* _INPUT FOR THIS TASK_:

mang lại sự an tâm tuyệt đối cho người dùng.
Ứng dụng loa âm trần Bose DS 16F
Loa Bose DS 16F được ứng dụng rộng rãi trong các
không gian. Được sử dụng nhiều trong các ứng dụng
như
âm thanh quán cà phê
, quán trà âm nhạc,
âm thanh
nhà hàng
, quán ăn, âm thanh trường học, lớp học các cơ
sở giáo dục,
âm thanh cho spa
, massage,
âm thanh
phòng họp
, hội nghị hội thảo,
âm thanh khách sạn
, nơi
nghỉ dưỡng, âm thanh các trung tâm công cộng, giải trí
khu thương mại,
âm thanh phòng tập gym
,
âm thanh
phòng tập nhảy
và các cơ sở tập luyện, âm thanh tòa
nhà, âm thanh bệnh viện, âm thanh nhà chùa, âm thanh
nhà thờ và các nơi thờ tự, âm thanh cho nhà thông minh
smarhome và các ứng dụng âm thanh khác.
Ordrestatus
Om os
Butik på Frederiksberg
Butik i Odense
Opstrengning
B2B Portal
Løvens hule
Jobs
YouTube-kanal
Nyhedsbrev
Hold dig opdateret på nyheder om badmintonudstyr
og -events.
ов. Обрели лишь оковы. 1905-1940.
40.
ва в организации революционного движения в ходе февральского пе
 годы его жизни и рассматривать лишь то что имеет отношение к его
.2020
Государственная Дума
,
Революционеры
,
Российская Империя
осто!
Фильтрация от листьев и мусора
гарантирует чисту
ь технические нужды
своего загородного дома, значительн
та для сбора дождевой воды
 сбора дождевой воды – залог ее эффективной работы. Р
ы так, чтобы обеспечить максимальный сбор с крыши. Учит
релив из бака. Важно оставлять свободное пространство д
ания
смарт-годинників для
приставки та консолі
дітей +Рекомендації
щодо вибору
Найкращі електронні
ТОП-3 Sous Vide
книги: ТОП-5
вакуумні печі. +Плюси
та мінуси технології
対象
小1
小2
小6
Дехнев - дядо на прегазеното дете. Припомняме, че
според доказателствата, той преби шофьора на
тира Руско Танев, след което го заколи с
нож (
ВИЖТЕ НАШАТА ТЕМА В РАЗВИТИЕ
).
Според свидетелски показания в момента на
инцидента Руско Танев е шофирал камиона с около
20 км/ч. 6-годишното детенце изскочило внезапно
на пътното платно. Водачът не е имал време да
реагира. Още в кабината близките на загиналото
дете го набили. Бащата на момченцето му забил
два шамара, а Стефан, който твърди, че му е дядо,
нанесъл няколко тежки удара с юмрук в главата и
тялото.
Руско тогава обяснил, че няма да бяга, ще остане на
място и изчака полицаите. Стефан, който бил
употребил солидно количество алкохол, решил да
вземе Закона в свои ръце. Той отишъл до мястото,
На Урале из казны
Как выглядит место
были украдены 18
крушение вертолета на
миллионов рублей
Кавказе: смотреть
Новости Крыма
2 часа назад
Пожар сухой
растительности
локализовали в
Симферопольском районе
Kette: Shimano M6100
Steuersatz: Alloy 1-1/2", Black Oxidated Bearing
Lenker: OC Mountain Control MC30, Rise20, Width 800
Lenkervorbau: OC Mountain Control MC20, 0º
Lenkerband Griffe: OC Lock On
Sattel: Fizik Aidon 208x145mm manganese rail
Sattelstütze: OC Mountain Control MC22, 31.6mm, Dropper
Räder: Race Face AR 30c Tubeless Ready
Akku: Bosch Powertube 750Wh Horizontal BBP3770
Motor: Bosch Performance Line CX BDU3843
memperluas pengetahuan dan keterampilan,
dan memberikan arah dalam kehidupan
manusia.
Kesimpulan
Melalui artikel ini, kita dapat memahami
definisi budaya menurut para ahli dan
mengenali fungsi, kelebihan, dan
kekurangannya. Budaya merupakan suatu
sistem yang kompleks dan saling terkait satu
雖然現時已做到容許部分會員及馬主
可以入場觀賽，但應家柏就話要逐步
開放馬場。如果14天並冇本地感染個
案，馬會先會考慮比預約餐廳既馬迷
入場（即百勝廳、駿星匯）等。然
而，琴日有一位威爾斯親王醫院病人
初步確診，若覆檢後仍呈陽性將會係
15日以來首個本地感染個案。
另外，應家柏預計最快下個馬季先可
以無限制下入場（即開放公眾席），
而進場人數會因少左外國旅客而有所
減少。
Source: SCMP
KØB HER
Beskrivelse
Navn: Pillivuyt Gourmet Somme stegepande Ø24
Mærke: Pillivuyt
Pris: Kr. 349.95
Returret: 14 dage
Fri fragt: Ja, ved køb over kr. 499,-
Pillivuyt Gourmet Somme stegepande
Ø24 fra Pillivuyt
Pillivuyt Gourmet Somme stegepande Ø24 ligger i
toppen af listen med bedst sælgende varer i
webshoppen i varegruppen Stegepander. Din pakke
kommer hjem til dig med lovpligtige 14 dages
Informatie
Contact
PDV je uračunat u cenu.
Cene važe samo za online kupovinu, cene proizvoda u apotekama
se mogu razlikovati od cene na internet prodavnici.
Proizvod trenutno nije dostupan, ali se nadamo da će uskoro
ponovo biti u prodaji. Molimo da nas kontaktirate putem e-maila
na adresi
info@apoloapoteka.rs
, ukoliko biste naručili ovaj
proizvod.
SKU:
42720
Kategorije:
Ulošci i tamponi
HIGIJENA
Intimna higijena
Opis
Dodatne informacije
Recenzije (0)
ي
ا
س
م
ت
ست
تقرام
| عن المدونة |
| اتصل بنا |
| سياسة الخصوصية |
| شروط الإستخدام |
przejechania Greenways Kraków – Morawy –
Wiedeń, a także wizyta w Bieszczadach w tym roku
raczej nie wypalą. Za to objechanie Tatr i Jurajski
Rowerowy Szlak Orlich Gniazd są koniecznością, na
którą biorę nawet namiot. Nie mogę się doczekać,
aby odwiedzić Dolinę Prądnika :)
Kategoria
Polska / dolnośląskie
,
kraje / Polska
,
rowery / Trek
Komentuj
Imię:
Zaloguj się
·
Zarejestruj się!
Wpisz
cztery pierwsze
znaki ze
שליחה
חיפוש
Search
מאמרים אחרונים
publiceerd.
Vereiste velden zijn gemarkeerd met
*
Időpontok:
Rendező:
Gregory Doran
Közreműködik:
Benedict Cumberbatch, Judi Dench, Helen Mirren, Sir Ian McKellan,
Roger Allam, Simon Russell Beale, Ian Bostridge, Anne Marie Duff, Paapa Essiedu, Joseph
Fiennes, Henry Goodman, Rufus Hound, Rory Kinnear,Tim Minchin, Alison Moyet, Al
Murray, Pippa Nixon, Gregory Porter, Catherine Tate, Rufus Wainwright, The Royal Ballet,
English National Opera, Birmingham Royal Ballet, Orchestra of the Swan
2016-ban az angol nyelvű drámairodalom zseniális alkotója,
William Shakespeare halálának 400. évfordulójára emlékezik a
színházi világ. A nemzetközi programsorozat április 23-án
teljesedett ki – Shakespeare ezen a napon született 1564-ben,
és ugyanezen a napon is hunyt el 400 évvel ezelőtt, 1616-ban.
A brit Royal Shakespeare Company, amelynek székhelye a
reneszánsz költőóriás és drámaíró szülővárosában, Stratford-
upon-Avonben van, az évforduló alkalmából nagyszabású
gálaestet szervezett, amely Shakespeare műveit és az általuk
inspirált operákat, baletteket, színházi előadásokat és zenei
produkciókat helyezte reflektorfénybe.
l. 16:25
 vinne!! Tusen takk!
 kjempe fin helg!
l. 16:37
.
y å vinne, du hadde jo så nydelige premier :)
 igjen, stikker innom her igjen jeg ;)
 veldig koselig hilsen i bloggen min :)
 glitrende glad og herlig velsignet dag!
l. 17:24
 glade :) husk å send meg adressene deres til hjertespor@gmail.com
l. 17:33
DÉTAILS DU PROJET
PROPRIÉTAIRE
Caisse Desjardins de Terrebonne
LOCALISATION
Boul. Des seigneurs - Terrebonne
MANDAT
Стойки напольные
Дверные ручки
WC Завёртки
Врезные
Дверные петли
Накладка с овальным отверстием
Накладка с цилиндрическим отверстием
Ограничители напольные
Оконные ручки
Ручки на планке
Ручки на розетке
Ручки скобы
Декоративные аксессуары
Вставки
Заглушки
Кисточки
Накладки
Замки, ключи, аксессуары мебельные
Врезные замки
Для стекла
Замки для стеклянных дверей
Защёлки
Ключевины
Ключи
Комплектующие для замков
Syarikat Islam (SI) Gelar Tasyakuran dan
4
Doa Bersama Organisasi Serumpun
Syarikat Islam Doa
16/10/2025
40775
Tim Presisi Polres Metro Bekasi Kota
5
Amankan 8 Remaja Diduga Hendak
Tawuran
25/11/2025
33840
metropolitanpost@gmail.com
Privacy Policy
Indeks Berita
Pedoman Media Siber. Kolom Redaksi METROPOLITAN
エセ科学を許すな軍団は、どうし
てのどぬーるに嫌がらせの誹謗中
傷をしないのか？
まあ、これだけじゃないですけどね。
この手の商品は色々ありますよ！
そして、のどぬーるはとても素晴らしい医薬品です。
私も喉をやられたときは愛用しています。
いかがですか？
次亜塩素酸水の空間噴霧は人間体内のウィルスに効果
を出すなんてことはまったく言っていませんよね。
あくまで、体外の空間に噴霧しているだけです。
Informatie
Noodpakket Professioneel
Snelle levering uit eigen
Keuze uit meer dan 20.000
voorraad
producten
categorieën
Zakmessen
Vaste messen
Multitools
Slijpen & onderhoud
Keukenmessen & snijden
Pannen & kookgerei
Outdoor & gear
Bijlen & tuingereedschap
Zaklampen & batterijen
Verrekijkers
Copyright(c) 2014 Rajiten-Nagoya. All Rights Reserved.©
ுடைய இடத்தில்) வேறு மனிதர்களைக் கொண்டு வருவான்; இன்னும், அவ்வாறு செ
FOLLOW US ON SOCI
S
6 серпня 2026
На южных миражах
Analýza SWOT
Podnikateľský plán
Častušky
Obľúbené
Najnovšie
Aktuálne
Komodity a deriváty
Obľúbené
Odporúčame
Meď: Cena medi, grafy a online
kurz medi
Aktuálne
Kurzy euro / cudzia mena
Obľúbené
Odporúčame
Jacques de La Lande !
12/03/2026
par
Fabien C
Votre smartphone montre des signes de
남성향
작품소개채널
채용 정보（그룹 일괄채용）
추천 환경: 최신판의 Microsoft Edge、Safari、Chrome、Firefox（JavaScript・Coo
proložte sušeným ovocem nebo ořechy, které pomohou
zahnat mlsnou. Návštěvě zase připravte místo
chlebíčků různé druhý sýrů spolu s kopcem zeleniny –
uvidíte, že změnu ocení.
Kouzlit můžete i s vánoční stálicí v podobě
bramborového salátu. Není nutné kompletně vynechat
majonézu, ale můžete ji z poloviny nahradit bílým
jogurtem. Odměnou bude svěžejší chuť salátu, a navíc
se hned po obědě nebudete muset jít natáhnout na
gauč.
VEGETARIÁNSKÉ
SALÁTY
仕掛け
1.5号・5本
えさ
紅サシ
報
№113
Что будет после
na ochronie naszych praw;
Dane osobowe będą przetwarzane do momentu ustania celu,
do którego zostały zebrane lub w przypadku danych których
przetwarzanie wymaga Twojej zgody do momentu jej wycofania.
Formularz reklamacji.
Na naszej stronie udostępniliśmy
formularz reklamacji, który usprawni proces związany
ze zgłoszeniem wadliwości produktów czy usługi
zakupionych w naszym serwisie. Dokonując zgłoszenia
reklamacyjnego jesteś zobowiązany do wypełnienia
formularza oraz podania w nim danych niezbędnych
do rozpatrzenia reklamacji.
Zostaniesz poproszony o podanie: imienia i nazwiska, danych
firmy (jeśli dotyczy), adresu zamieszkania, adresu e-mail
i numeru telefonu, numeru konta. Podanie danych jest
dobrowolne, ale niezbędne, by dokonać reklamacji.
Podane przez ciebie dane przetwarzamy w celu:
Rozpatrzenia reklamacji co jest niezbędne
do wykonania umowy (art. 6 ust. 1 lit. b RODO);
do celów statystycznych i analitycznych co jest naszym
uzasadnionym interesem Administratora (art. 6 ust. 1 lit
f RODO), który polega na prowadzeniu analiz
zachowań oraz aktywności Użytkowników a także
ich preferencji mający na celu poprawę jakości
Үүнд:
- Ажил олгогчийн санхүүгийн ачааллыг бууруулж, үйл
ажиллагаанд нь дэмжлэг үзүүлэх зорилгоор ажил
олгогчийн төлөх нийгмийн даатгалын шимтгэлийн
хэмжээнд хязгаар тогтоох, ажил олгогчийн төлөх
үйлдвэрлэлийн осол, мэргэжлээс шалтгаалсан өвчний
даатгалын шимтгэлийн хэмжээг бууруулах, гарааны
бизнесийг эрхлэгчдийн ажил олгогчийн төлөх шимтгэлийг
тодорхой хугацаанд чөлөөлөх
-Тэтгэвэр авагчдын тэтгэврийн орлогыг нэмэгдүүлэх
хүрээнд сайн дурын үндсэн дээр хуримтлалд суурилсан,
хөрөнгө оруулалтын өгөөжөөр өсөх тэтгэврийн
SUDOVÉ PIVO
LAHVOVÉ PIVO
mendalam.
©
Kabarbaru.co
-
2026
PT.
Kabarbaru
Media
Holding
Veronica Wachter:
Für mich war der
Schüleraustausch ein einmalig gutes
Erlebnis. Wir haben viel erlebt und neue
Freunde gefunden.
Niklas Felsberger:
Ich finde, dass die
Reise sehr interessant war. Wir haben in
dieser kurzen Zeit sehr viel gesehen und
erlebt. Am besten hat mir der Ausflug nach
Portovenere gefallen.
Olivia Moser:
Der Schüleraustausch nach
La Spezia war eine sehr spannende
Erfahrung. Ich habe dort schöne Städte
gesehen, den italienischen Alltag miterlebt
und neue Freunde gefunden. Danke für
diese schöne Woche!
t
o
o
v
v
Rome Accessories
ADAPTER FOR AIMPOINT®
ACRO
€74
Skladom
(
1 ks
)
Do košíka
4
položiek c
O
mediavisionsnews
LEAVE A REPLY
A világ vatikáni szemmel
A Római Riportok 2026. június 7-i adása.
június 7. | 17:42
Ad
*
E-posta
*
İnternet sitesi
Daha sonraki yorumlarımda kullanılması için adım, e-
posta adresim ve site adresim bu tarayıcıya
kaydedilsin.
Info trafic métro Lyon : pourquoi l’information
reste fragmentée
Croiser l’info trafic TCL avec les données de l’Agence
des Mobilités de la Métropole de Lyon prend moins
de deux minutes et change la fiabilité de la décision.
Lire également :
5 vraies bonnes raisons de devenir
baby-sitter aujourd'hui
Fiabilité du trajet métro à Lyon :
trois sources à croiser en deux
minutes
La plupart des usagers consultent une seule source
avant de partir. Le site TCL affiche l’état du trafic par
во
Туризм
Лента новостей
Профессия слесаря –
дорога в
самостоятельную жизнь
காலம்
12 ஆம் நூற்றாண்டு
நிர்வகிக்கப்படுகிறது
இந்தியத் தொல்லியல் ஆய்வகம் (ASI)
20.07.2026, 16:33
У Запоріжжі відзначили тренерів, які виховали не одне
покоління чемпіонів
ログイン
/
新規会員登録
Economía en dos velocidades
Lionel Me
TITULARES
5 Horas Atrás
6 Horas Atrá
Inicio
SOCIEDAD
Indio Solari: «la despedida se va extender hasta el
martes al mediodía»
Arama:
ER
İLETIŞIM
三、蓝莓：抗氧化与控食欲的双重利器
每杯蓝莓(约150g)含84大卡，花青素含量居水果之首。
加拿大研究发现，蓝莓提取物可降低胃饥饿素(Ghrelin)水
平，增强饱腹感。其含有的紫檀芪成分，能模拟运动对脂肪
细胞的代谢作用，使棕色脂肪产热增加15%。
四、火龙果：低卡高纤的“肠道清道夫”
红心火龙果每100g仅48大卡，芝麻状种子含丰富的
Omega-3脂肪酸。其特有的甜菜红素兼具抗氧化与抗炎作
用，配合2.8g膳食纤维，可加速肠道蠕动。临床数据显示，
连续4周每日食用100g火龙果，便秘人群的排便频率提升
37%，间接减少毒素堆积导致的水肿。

* _TASK STATEMENT_: From the top of the listing above, restate each line word for word up to and including the line with "Butik på Frederiksberg"; add nothing else.

* _RESULT OF THIS TASK_:
mang lại sự an tâm tuyệt đối cho người dùng.
Ứng dụng loa âm trần Bose DS 16F
Loa Bose DS 16F được ứng dụng rộng rãi trong các
không gian. Được sử dụng nhiều trong các ứng dụng
như
âm thanh quán cà phê
, quán trà âm nhạc,
âm thanh
nhà hàng
, quán ăn, âm thanh trường học, lớp học các cơ
sở giáo dục,
âm thanh cho spa
, massage,
âm thanh
phòng họp
, hội nghị hội thảo,
âm thanh khách sạn
, nơi
nghỉ dưỡng, âm thanh các trung tâm công cộng, giải trí
khu thương mại,
âm thanh phòng tập gym
,
âm thanh
phòng tập nhảy
và các cơ sở tập luyện, âm thanh tòa
nhà, âm thanh bệnh viện, âm thanh nhà chùa, âm thanh
nhà thờ và các nơi thờ tự, âm thanh cho nhà thông minh
smarhome và các ứng dụng âm thanh khác.
Ordrestatus
Om os
Butik på Frederiksberg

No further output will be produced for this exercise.